• _Ejercicios_
a) Enumera, en el orden en que aparecen en el texto, las cosas que hace el moderador para que los dos oradores terminen.
b) Según el texto, ¿qué dijeron los oradores al concluir?
c) Devuelve el fragmento del texto que comienza en las palabras "En cualquier jornada, el" y acaba tras "no les dejaba.".

• _Bloque de texto_
*-*-*

En cualquier jornada, el
moderador pide brevedad, pero nadie le hace ni caso. Nadie más que yo, que soy gilipollas
y ya he estropeado muchas presentaciones por esforzarme en correr y cumplir el
tiempo que me asignan. Estos dos chavales, que casi podían ser mis nietos, se
tomaban su tiempo para pensar cada una de las frases que iban
improvisando sobre las imágenes. Sin apuros de ningún tipo. Al final, el moderador empezó por agitar enérgicamente su
reloj en alto. Ni puto caso. Luego se puso el reloj, lo señaló y abrió la mano:
cinco minutos más. Ni puto caso. Después se puso de pie. Ni puto caso. Por fin,
fue donde los oradores y les cortó el rollo abruptamente. Entonces los tipos
pusieron cara de víctimas y concluyeron diciendo que tenían muchas más cosas
interesantes que contar, pero ese señor tan intransigente no les dejaba.
Aproveché entonces para despedirme.

*-*-*

• _Datos para examinar_

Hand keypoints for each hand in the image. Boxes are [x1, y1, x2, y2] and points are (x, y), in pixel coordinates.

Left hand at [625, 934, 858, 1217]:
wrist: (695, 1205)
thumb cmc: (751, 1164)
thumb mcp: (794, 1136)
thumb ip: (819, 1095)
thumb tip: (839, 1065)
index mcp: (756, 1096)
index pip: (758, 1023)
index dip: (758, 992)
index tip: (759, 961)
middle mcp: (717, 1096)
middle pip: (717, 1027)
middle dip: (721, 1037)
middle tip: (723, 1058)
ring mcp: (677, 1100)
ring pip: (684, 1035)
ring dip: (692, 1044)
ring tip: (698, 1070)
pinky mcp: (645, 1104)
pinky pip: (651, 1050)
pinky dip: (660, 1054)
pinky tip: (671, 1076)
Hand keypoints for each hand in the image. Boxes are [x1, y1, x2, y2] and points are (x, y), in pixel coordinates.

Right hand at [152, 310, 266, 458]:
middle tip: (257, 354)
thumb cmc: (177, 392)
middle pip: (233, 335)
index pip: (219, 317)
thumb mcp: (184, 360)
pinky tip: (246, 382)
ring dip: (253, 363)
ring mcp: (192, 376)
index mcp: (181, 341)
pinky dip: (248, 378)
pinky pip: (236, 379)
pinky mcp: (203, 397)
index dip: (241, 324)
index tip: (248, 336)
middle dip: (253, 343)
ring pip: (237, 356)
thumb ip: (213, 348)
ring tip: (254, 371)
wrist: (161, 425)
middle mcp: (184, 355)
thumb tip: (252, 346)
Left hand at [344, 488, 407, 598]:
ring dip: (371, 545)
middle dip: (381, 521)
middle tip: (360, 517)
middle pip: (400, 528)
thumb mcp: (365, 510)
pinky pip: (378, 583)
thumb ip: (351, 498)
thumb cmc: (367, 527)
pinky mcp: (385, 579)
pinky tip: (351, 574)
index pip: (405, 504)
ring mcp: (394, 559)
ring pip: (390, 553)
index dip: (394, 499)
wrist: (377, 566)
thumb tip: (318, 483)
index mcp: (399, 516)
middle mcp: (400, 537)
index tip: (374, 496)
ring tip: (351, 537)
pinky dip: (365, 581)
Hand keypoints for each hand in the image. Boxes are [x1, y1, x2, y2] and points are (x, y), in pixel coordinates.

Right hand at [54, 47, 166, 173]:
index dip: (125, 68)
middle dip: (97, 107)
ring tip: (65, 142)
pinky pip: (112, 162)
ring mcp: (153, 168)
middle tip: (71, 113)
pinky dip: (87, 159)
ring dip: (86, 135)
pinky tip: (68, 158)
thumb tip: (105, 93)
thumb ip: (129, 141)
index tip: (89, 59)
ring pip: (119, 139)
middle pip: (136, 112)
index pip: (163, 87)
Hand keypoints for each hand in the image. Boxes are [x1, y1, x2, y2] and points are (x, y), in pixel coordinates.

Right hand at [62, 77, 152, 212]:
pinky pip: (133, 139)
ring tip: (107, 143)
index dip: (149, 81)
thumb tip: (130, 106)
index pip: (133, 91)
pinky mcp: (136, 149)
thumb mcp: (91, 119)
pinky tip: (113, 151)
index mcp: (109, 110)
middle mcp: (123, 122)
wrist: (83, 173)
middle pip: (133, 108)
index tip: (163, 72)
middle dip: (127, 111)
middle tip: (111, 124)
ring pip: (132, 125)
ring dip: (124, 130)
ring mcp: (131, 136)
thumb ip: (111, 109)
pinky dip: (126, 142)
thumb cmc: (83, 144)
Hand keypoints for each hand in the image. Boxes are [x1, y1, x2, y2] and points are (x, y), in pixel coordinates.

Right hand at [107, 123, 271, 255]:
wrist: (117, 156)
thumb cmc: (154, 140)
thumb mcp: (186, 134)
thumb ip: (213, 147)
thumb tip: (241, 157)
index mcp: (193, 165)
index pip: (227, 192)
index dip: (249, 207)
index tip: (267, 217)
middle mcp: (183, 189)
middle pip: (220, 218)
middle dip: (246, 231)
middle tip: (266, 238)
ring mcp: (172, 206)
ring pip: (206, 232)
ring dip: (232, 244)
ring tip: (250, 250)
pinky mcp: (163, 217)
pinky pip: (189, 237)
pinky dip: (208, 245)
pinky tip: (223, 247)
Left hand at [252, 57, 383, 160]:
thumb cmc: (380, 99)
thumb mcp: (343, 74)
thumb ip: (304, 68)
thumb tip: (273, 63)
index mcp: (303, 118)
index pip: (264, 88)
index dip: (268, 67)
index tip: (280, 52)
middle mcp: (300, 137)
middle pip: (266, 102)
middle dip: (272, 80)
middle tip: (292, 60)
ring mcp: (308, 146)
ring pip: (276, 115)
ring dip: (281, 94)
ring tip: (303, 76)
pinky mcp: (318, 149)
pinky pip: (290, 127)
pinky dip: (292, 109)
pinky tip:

*-*-*

• _Respuestas por tarea_
a)
1. Agita enérgicamente su reloj en alto.
2. Se pone el reloj, lo señala y abre la mano para indicar cinco minutos más.
3. Se pone de pie.
4. Va donde los oradores y les corta el rollo abruptamente.

b) Que tenían muchas más cosas interesantes que contar, pero ese señor tan intransigente no les dejaba.

c)
En cualquier jornada, el
moderador pide brevedad, pero nadie le hace ni caso. Nadie más que yo, que soy gilipollas
y ya he estropeado muchas presentaciones por esforzarme en correr y cumplir el
tiempo que me asignan. Estos dos chavales, que casi podían ser mis nietos, se
tomaban su tiempo para pensar cada una de las frases que iban
improvisando sobre las imágenes. Sin apuros de ningún tipo. Al final, el moderador empezó por agitar enérgicamente su
reloj en alto. Ni puto caso. Luego se puso el reloj, lo señaló y abrió la mano:
cinco minutos más. Ni puto caso. Después se puso de pie. Ni puto caso. Por fin,
fue donde los oradores y les cortó el rollo abruptamente. Entonces los tipos
pusieron cara de víctimas y concluyeron diciendo que tenían muchas más cosas
interesantes que contar, pero ese señor tan intransigente no les dejaba.